> **ARTICLE**:
────────────────────

Oil & Gas firms face the constant challenge of improving their success rate while lowering the cost and time required to achieve those successes. A significant influence on a firm's ability to achieve competitive advantage and success is the use of digital data within their processes.

Although implementation of digital data tools may not always directly benefit an organization, there are times when not implementing digital data will create a significant competitive disadvantage for that firm. Under these circumstances, digital data can be considered a "strategic necessity" for an organization (Clemons, 1991).1

The recognition by Oil & Gas firms of digital data's strategic importance has made it necessary for their service and product providers to rapidly incorporate technology into their processes and products.

As a result, seismic exploration has undergone significant changes. One of the important impacts on surveying and mapping capabilities has been the development of new technologies and, in particular, information technology. Technologies including Global Positioning System (GPS), geographic information systems, (GIS), enhanced computing power and data collectors have provided access to a broader range of means (methods, techniques, tools, etc.) for producing spatial data and information (Gagnon et aI., 1993).2

The adoption of these developments by the seismic industry has changed both the data available and how data is used. Individually, the tools have made a contribution; collectively, their influence on processes has been significant. As a result, digital information can be collected, processed, stored and transmitted faster and in greater quantities than was previously possible (McKeen & Smith, 1991)3

The seismic survey industry has developed considerable technical expertise in collecting and mapping spatial information.

────────────────────

> **SUPPLIED ENTRIES**:
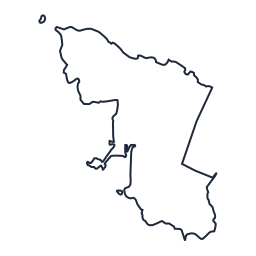 Ngerkebesang, Palau (Equal Earth projection)
{"feature_id": "81905179B69060738119315", "entity_name": "Ngerkebesang", "entity_type": "district", "adm_level": 2, "iso_a3": "PLW", "parent_name": "Palau", "parent_adm1": "", "projection": "equal_earth", "projection_center": [134.445, 7.355], "detail": "fine", "context": "isolated", "style": "outline", "palette": "slate", "viewbox_px": 256, "rotation_deg": 0, "n_neighbors": 0, "source": "geoboundaries", "source_scale": "gbopen_adm2", "svg_char_len": 5022}
<svg xmlns="http://www.w3.org/2000/svg" viewBox="0 0 256 256"><path d="M207.7,86.1L206.0,86.5L204.1,85.1L201.5,84.5L200.3,83.7L199.0,82.9L197.8,82.0L197.8,81.5L197.9,79.6L197.0,78.3L196.0,76.9L194.3,75.5L194.1,75.4L194.0,74.3L194.0,73.1L193.7,72.9L192.8,72.2L191.8,71.9L190.5,71.5L187.7,74.6L187.1,74.4L185.6,74.0L184.3,71.9L184.9,70.5L185.2,69.9L185.1,68.2L181.1,65.4L175.9,62.0L174.5,61.7L173.7,61.5L171.6,61.6L169.6,60.3L168.7,59.7L167.9,61.3L167.6,62.1L167.4,62.3L166.6,63.3L165.3,64.6L163.1,64.9L161.2,64.3L156.1,62.1L155.8,60.3L154.8,58.6L153.6,57.7L151.1,57.3L146.4,58.1L145.0,57.8L141.8,56.2L141.0,55.8L139.5,55.5L139.0,55.5L138.1,55.6L138.0,57.9L136.8,58.7L135.6,58.8L132.9,58.3L129.4,57.1L123.2,52.5L121.7,50.4L120.6,49.0L120.3,48.7L118.2,46.6L117.4,45.9L114.6,43.5L112.7,42.7L112.6,42.8L111.4,43.7L110.2,42.6L109.0,42.1L108.6,42.0L106.8,38.9L104.5,36.7L102.8,35.2L99.9,32.7L98.4,31.7L92.5,29.3L90.6,28.7L86.8,28.9L82.9,29.8L80.0,30.7L78.6,30.7L77.3,30.3L77.0,30.2L74.7,28.9L72.4,27.4L71.4,27.1L70.7,26.9L68.7,27.4L64.0,29.4L56.8,27.0L56.3,27.5L55.5,28.3L55.6,29.9L55.9,30.1L58.5,32.2L60.5,34.4L61.3,36.4L62.0,41.2L62.3,45.0L61.2,47.7L61.0,48.4L60.8,48.7L60.0,50.8L61.2,56.3L61.6,57.9L62.4,59.3L65.7,63.3L67.2,64.9L65.0,68.4L64.0,69.9L63.7,72.5L66.0,73.9L66.5,76.6L67.2,80.1L67.4,80.5L67.9,81.9L68.7,82.9L70.2,82.9L73.6,81.1L74.8,80.1L76.5,78.9L77.6,78.5L78.8,79.4L79.1,80.7L79.3,81.7L78.7,82.6L78.0,83.7L77.7,85.4L77.6,85.8L77.6,86.3L77.6,88.0L77.9,89.5L78.0,90.1L78.5,91.6L79.6,93.9L80.5,95.8L80.5,99.7L83.7,103.7L83.8,103.9L84.7,103.9L85.8,104.0L89.3,104.1L92.7,101.8L95.7,102.1L98.6,102.8L100.5,101.4L102.5,101.8L106.4,101.4L107.4,101.3L108.5,101.1L113.3,100.3L116.0,99.9L117.5,100.2L117.9,104.9L117.1,110.5L116.2,113.8L113.6,116.0L113.3,116.5L112.4,118.1L112.5,119.0L113.3,121.1L113.1,122.1L112.9,123.2L113.0,124.8L113.2,136.2L113.7,140.8L114.0,141.7L112.8,141.8L112.4,141.9L109.7,140.9L109.6,141.4L109.5,141.9L109.5,143.6L109.7,144.6L110.6,144.7L111.4,144.5L112.2,144.2L113.2,144.2L113.7,144.3L114.1,144.5L114.3,144.7L114.4,144.9L114.3,146.0L113.4,147.4L111.4,149.6L108.1,154.3L107.4,155.2L106.5,156.5L104.5,159.4L103.1,161.5L102.1,161.9L102.0,161.7L101.4,161.0L101.2,160.7L100.6,160.0L100.2,159.8L99.4,159.6L97.5,158.9L97.0,158.6L96.2,158.2L94.2,158.4L93.6,159.5L93.0,160.5L91.2,162.8L90.3,163.0L90.0,163.1L89.1,162.9L88.3,162.0L87.7,161.9L87.2,162.4L86.9,162.7L87.1,163.5L87.3,163.9L87.8,165.1L89.1,165.5L89.7,165.7L90.5,166.4L90.8,166.6L91.9,167.0L92.9,167.0L93.7,167.1L93.9,167.1L94.3,167.1L94.5,167.6L94.7,167.8L95.1,168.3L95.7,168.7L96.4,168.7L96.6,168.7L97.3,168.4L98.8,167.1L99.7,166.5L100.0,166.2L100.6,165.7L101.0,165.7L101.1,165.9L101.5,166.1L101.8,166.9L102.2,167.7L102.7,168.6L102.8,169.2L102.8,169.5L103.3,169.5L103.7,168.8L105.3,166.9L105.5,165.7L105.5,164.7L105.3,164.6L104.7,164.1L104.9,163.5L104.9,163.2L111.1,155.9L115.1,155.6L119.2,155.7L120.9,155.8L123.0,155.9L124.4,156.9L124.5,157.0L125.2,157.1L125.3,157.1L126.2,155.6L125.2,152.2L125.2,150.2L125.2,146.7L125.3,145.5L125.3,145.0L126.5,145.0L127.2,145.7L127.0,152.2L129.5,147.0L130.5,145.6L130.9,145.0L134.3,144.9L134.9,145.1L135.0,145.3L135.2,146.0L134.7,146.5L134.0,146.7L133.3,147.0L132.8,147.2L132.6,147.2L132.4,148.0L131.4,151.2L131.1,154.3L131.1,155.1L130.6,169.1L130.4,175.7L130.6,177.6L130.6,179.7L130.7,180.9L130.6,181.5L130.5,184.2L129.1,186.6L125.0,188.4L124.2,190.1L124.8,193.3L124.9,193.8L125.3,194.6L126.5,196.6L128.6,197.9L130.6,198.4L131.3,198.2L133.3,197.8L134.6,198.5L135.8,199.9L136.6,201.9L137.2,203.9L140.3,208.4L141.0,209.4L142.5,209.9L142.0,211.7L141.6,213.0L141.9,213.7L142.5,215.3L142.5,215.7L142.4,217.1L143.2,219.6L144.0,220.2L145.3,221.0L147.3,223.9L148.0,224.4L148.5,224.8L150.0,225.2L152.7,225.1L155.7,223.9L161.9,221.0L165.4,223.4L165.6,223.5L169.1,223.5L169.3,223.6L174.0,226.6L174.7,228.7L180.1,229.0L181.6,230.1L185.0,240.6L185.5,238.0L185.9,235.8L187.2,234.3L187.6,234.2L189.5,233.7L191.2,233.4L191.8,233.4L193.0,233.4L195.4,234.1L199.4,237.7L200.9,238.8L202.7,238.9L205.7,236.2L208.8,233.1L209.2,232.7L210.8,231.7L214.2,231.3L214.9,229.2L215.3,227.2L215.4,226.8L215.7,225.2L215.6,224.2L215.6,223.4L214.9,222.6L213.2,220.8L213.7,219.0L214.8,218.2L215.1,216.7L215.1,215.2L214.9,214.6L213.7,211.5L213.0,208.9L212.6,207.2L212.1,206.7L211.1,205.4L210.5,204.9L209.6,204.1L208.5,199.6L207.5,198.5L207.4,196.2L207.5,193.6L208.2,192.2L207.5,190.4L207.0,188.6L206.7,187.2L215.3,175.6L216.4,173.4L216.7,172.7L214.4,175.4L212.8,177.7L195.3,170.7L182.0,163.9L196.6,121.2L197.3,119.7L203.4,106.6L210.5,91.3L212.2,87.6L211.6,87.1L208.9,86.1L207.7,86.1ZM41.6,16.3L41.2,17.2L41.1,17.7L40.9,18.9L39.8,20.0L39.3,21.3L40.3,22.8L40.5,22.7L42.3,22.6L43.0,22.0L44.0,21.5L44.9,19.8L45.0,19.2L45.1,18.1L44.4,16.1L44.2,16.0L43.1,15.4L42.7,15.4L41.8,15.9L41.6,16.3ZM117.0,191.1L116.9,191.4L117.4,191.9L118.0,192.6L118.8,193.6L119.4,194.0L120.4,194.6L121.6,194.2L122.2,192.6L122.2,192.4L122.1,191.3L120.9,190.7L119.3,190.6L118.9,190.4L118.0,190.6L117.1,190.7L117.0,191.1Z" fill="none" stroke="#1e293b" stroke-width="2"/></svg>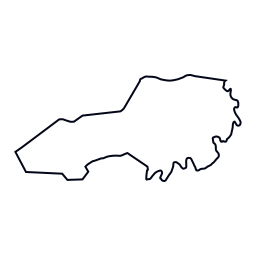 Cane, La Paz, Honduras (Robinson projection)
{"feature_id": "27666195B14338204727731", "entity_name": "Cane", "entity_type": "district", "adm_level": 2, "iso_a3": "HND", "parent_name": "Honduras", "parent_adm1": "La Paz", "projection": "robinson", "projection_center": [-87.651, 14.283], "detail": "fine", "context": "isolated", "style": "outline", "palette": "ink", "viewbox_px": 256, "rotation_deg": 0, "n_neighbors": 0, "source": "geoboundaries", "source_scale": "gbopen_adm2", "svg_char_len": 5774}
<svg xmlns="http://www.w3.org/2000/svg" viewBox="0 0 256 256"><path d="M197.3,170.5L197.7,170.5L198.0,170.5L198.3,170.4L198.7,170.2L199.1,170.1L199.3,170.0L199.8,169.5L200.0,169.4L200.4,169.2L200.9,169.0L201.2,168.9L201.8,168.8L204.1,168.6L204.6,168.5L205.0,168.4L205.4,168.2L207.7,166.5L208.6,166.1L209.3,165.8L210.0,165.4L210.6,165.0L211.0,164.8L211.5,164.3L212.2,163.5L212.7,163.1L213.6,162.5L213.9,162.2L214.7,161.2L216.8,158.7L217.2,158.3L217.6,157.9L217.8,157.8L218.3,157.2L218.5,156.8L218.7,156.3L218.8,156.0L218.8,155.6L218.8,155.0L218.7,154.3L218.5,153.6L218.2,153.0L216.4,150.9L216.2,150.5L216.0,150.1L215.9,149.6L215.8,148.9L215.8,148.3L215.9,147.4L215.8,146.7L215.7,145.8L215.4,144.7L215.2,144.3L214.3,143.4L213.6,142.8L213.5,142.7L213.4,142.6L213.3,141.7L213.0,140.2L212.9,139.5L212.8,138.8L212.8,138.4L212.9,137.8L213.0,137.6L213.8,137.3L215.0,136.8L215.7,136.5L216.1,136.5L216.6,136.5L217.0,136.5L217.4,136.6L218.0,136.9L218.7,137.2L219.4,137.6L219.6,137.8L219.7,138.0L220.1,139.3L220.2,139.8L220.3,140.5L220.7,140.7L220.8,140.8L220.9,141.0L221.0,141.4L221.0,141.5L221.4,141.7L221.7,141.7L222.2,141.7L222.5,141.6L222.6,141.4L222.8,141.2L223.2,141.1L223.6,141.2L224.1,141.5L224.5,141.6L224.9,141.7L225.4,141.7L225.6,141.7L225.8,141.6L226.0,141.5L226.1,141.4L226.3,141.1L226.4,140.9L226.6,140.4L226.7,139.9L226.8,139.7L227.0,139.2L227.2,138.9L227.6,138.6L228.5,137.9L229.0,137.4L230.2,135.9L230.8,135.0L231.2,134.4L231.3,133.7L231.9,131.0L232.5,128.4L232.7,127.1L232.8,125.6L232.8,124.7L232.9,124.3L233.1,123.5L233.2,123.1L233.4,122.6L233.7,122.1L234.0,121.9L234.3,121.7L234.5,121.7L234.6,121.8L234.8,121.8L234.9,122.0L236.6,124.9L236.9,125.2L237.2,125.3L237.4,125.5L237.8,125.6L238.3,125.7L238.7,125.6L239.1,125.5L239.5,125.3L239.8,125.0L240.0,124.7L240.2,124.3L240.4,123.8L240.5,123.4L240.6,123.0L240.6,122.6L240.6,122.3L240.5,121.8L240.1,120.8L239.6,119.8L238.5,118.0L237.8,116.9L237.0,115.9L236.5,115.2L236.0,114.4L235.6,113.7L235.1,112.7L234.5,111.2L234.3,110.3L234.1,109.7L234.1,109.3L234.1,109.0L234.2,108.6L234.2,108.4L234.4,108.1L234.6,107.7L234.8,107.5L235.1,107.3L235.4,107.1L235.8,107.1L236.1,107.2L236.5,107.4L237.3,107.5L237.5,107.4L237.8,107.1L238.0,106.6L238.2,106.1L238.3,105.3L238.3,104.5L238.3,103.7L238.3,103.0L238.1,102.3L238.0,101.7L237.8,101.3L237.6,100.9L237.2,100.6L236.9,100.3L236.4,100.1L235.2,99.9L233.7,99.4L233.3,99.2L232.6,98.8L232.3,98.4L231.9,98.1L231.5,97.6L231.2,97.0L230.8,96.3L230.6,95.7L230.5,95.2L230.4,94.4L230.4,94.0L230.4,93.6L230.7,91.4L230.9,90.1L230.9,89.7L230.8,89.3L230.8,89.1L230.7,89.0L230.6,88.9L230.4,88.9L230.1,89.0L228.8,90.5L228.2,91.0L227.8,91.2L227.6,91.2L227.4,91.2L227.1,91.1L226.8,91.0L226.3,90.6L225.8,90.2L224.9,89.4L224.2,88.7L223.8,88.2L223.6,87.9L223.3,87.5L223.3,87.4L223.3,87.2L224.2,84.3L224.2,84.1L224.1,83.7L224.1,83.4L224.1,83.0L224.2,82.6L224.4,82.0L224.6,81.5L225.0,81.0L225.5,80.6L194.7,76.1L193.7,75.8L191.4,75.2L190.7,75.0L190.4,75.0L189.4,75.0L188.3,75.1L187.5,75.2L186.7,75.4L186.0,75.6L184.6,76.4L184.2,76.7L183.4,77.2L183.1,77.3L178.1,79.2L176.0,79.7L173.0,80.3L171.4,80.5L170.4,80.6L169.7,80.6L168.8,80.6L166.7,80.4L164.2,80.0L162.2,79.6L161.0,79.4L160.3,79.1L156.2,77.4L154.4,77.1L152.4,76.8L151.6,76.8L149.6,76.7L147.7,76.6L146.7,76.5L146.3,76.5L146.0,76.5L145.5,76.6L144.9,76.8L144.3,77.1L143.6,77.4L143.1,77.7L142.4,78.2L141.2,78.7L140.6,79.1L140.4,79.2L140.3,79.3L140.1,79.7L139.9,80.8L139.6,81.5L137.5,85.2L124.2,107.9L123.2,109.2L121.3,110.8L120.2,111.4L119.1,111.5L82.5,115.6L73.9,121.7L71.3,121.8L70.2,121.7L68.6,121.2L65.7,120.3L63.3,119.4L61.9,119.2L60.6,119.3L59.3,119.3L22.1,147.2L15.4,151.9L26.0,172.0L62.2,173.7L67.4,179.9L82.5,179.4L88.3,171.7L85.4,166.7L86.1,166.0L86.5,165.5L88.0,164.2L91.4,162.0L91.9,161.7L92.5,161.3L93.5,161.0L94.4,160.8L94.8,160.7L100.9,158.5L101.6,158.3L102.1,158.3L102.7,158.3L103.1,158.3L103.6,158.1L104.0,158.0L105.3,157.4L107.1,156.7L108.1,156.5L109.3,156.2L110.8,156.0L112.3,155.8L113.8,155.7L114.9,155.7L117.1,155.7L117.7,155.7L119.5,155.8L119.9,155.8L120.4,155.8L121.0,155.6L121.5,155.5L126.3,153.4L127.5,153.1L147.4,166.6L147.8,168.9L147.9,169.7L147.0,170.6L146.9,171.5L146.4,175.7L146.3,177.9L146.3,178.7L146.3,179.0L146.4,179.3L146.5,179.4L146.6,179.5L147.1,179.4L149.1,179.1L149.7,179.0L150.1,178.8L150.5,178.5L150.8,178.1L151.3,177.6L151.9,176.6L154.2,173.9L154.8,173.2L155.3,172.8L155.9,172.4L156.5,172.0L157.0,171.7L157.6,171.4L158.7,171.0L159.3,170.8L159.9,170.6L160.2,170.5L160.5,170.5L160.8,170.6L161.1,170.8L161.4,171.0L161.6,171.3L161.8,171.6L161.9,172.0L162.0,172.5L162.0,172.9L162.0,173.4L161.9,173.8L161.1,175.6L160.4,177.2L160.3,177.6L160.3,177.9L160.3,178.2L160.3,178.4L160.4,178.5L160.7,178.6L160.9,178.7L161.0,178.8L161.2,179.0L161.5,179.6L161.7,180.0L161.9,180.1L162.1,180.3L162.8,180.7L163.1,180.9L163.4,180.9L163.9,181.0L164.4,181.0L164.9,180.8L165.2,180.6L165.5,180.4L165.8,180.1L166.0,179.8L168.9,175.2L170.2,173.5L170.8,172.6L171.2,171.9L171.4,171.6L171.6,171.1L172.3,169.1L173.1,166.7L173.2,166.4L173.3,165.0L173.4,163.8L173.6,162.9L173.8,162.6L174.1,162.4L174.5,162.2L174.8,162.1L175.1,162.1L175.5,162.1L175.9,162.1L176.4,162.3L176.9,162.5L177.2,162.7L178.5,163.7L179.5,164.4L179.8,164.7L181.4,167.2L182.3,168.1L183.0,168.6L183.3,168.7L184.3,168.5L185.0,168.2L185.6,167.9L185.8,167.8L186.0,167.6L186.1,167.3L186.2,166.9L186.3,166.6L186.2,163.0L186.2,161.8L186.1,161.3L186.2,160.7L186.4,159.8L186.5,159.3L186.7,158.9L186.8,158.7L187.2,158.3L187.5,158.1L187.8,158.0L188.3,157.9L188.7,157.9L189.1,157.9L189.5,158.0L189.9,158.0L190.3,158.2L190.6,158.3L190.8,158.5L191.0,158.7L191.7,159.9L192.8,162.2L194.2,165.2L194.5,166.0L195.0,166.6L195.1,166.9L195.3,167.3L195.6,168.5L195.9,169.3L196.0,169.5L196.4,169.8L196.5,170.1L196.5,170.3L196.8,170.4L197.3,170.5Z" fill="none" stroke="#020617" stroke-width="2"/></svg>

────────────────────

> **REQUIRED TASK 1**:
Answer these questions from the article on digital data in seismic exploration:
(a) What term does the article use for digital data when not implementing it would put a firm at a significant competitive disadvantage?
(b) Which four technologies does the article list as providing access to more means of producing spatial data and information?
(c) According to the article, how does the collection, processing, storage and transmission of digital information now compare with what was previously possible?
> **REQUIRED TASK 2**:
Go on with the article on digital data in seismic exploration, starting after its final sentence.
The data has no connection to the article on digital data in seismic exploration.

> **EXERCISE OUTPUT 1**:
(a) A "strategic necessity."
(b) Global Positioning System (GPS), geographic information systems (GIS), enhanced computing power and data collectors.
(c) It can be done faster and in greater quantities.

> **EXERCISE OUTPUT 2**:
The weakness that appears to exist is the reluctance to appreciate how industry strengths must be constantly recombined in different ways in order to provide added value for the customer.

There needs to be a reorientation within the field from "We know how to collect and process data well" to one of "We can apply what we know to what the customer wants."

No longer satisfied with individual products, customers now want solutions provided by interrelated products and services. Where firms could once narrowly define the market for their products, they can no longer work within those safe, static market niches.

Survey firms must now deal with both customers and competition who are embracing digital data and demanding new types of spatial information and new levels of information integration.

Various descriptions can be used to differentiate between data, information, and knowledge. They range from no distinction between data and information, to the separate use of all three. Inconsistencies arise from the many roles that the different elements (data, information, and knowledge) play. In this article, the terms will be used separately to avoid ambiguity.

Data consist of facts, measurements and collected observations, all of which can be considered inputs from different data channels. The problems of data (e.g., types, collection, processing, storage, visualization) are specific to different firms and organizations.

Information is the combination of data within a 'context-providing' model (King & Grover, 1991).4 Information allows answers to questions of the form "Where is the... ?", reducing uncertainty and possibly suggesting the need for specific actions.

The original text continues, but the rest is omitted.